Als Ariel zum ersten Mal den Sturm heraufbeschwört, erinnert sich Prospero – jetzt als Tänzer – an seine Ankunft auf der Insel, die von Eingeborenen und deren Anführer Caliban bewohnt war. Natürlich ist Caliban fasziniert von Prosperos Tochter Miranda, aber dieser wacht eifersüchtig über deren Unschuld. Der zweite Sturm spült dann zwei ehemalige Rivalen Prosperos mit dem jungen Prinzen Ferdinand ans Ufer, und es kommt, wie es kommen muss: Miranda und Ferdinand verlieben sich, was Prospero und Caliban überhaupt nicht passt. Mit Sturm Nummer 3 entdeckt Caliban die beiden Schiffbrüchigen und es entbrennt ein großer Streit, in dessen Verlauf sich Caliban schließlich mit Prosperos Feinden gegen diesen verbündet – er hat es ja immer noch auf Miranda abgesehen. Ariel wiederum will Prospero retten und hetzt eine wilde Hundemeute auf die Angreifer, die dann aber doch ungeschoren davonkommen. Natürlich finden auch die Liebenden zum Schluss zusammen, und alle versöhnen sich, während Prospero erkennt, was er alles verloren hat – und so endet das Ganze im Epilog mit dem Schmerzensschrei des alten Prospero.

Das Problem bei Pastors Inszenierung sind neben den redundanten Schrittfolgen die oft übertriebenen Gesten der Protagonisten, kombiniert mit der Videoprojektion im Hintergrund, für die Shoja Azari und Shirin Neshat verantwortlich zeichnen. Sie lenkt vom Tanz mehr ab, als dass sie wirklich ein dramaturgisch sinnvolles Element darstellt. Dies auch, weil das Gezeigte manchmal ins ungewollt Komische abdriftet, zum Beispiel wenn dort zähnefletschende Bluthunde in Großaufnahme gezeigt werden, während das Corps de Ballet mit großen Wolfshundmasken über die Bühne stürmt… Gewöhnungsbedürftig ist es auch, wenn der kahle Baum plötzlich herniedersinkt und dann in den Himmel schwebt – warum, das erschließt sich dem unbedarft Zuschauenden nicht wirklich. Er muss dafür schon die Handlung kennen (und die Erläuterungen dazu gibt es nur, wenn man das teure Jahrbuch des Hamburg Balletts ersteht, ein eigenes Programm für den Abend gibt es nicht, nur einen Besetzungszettel). Wenig hilfreich sind auch die weitgehend monoton eingesprochenen Shakespeare-Zitate, weil sie mehr ein Stimmungsbild abgeben, aber sonst wenig zum Verständnis beitragen.

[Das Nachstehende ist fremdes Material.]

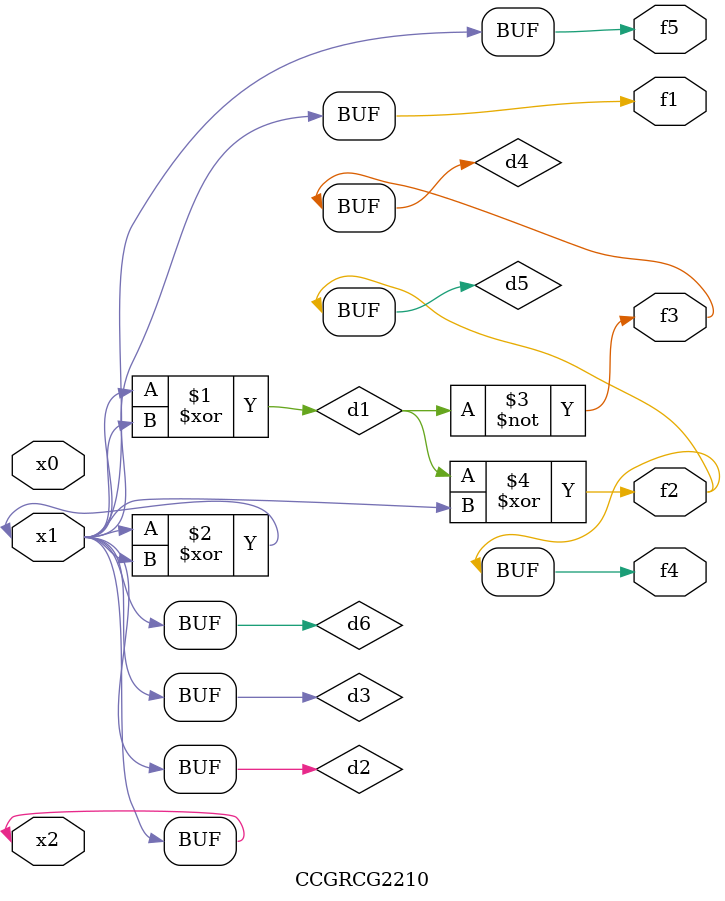
<source format=v>
module CCGRCG2210(
	input x0, x1, x2,
	output f1, f2, f3, f4, f5
);

	wire d1, d2, d3, d4, d5, d6;

	xor (d1, x1, x2);
	buf (d2, x1, x2);
	xor (d3, x1, x2);
	nor (d4, d1);
	xor (d5, d1, d2);
	buf (d6, d2, d3);
	assign f1 = d6;
	assign f2 = d5;
	assign f3 = d4;
	assign f4 = d5;
	assign f5 = d6;
endmodule

</source>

Nichtsdestotrotz warfen sich die Tänzer*innen mit voller Verve ins Getümmel – Vladimir Yaroshenko als Prospero, Chinara Alizade als Miranda, Maksim Woitiul als Ferdinand, Pyota Kitai als Caliban und Kristóf Szabó als Ariel. Sie alle retten zusammen mit dem gesamten Ensemble an diesem Abend, was gerade eben noch zu retten ist.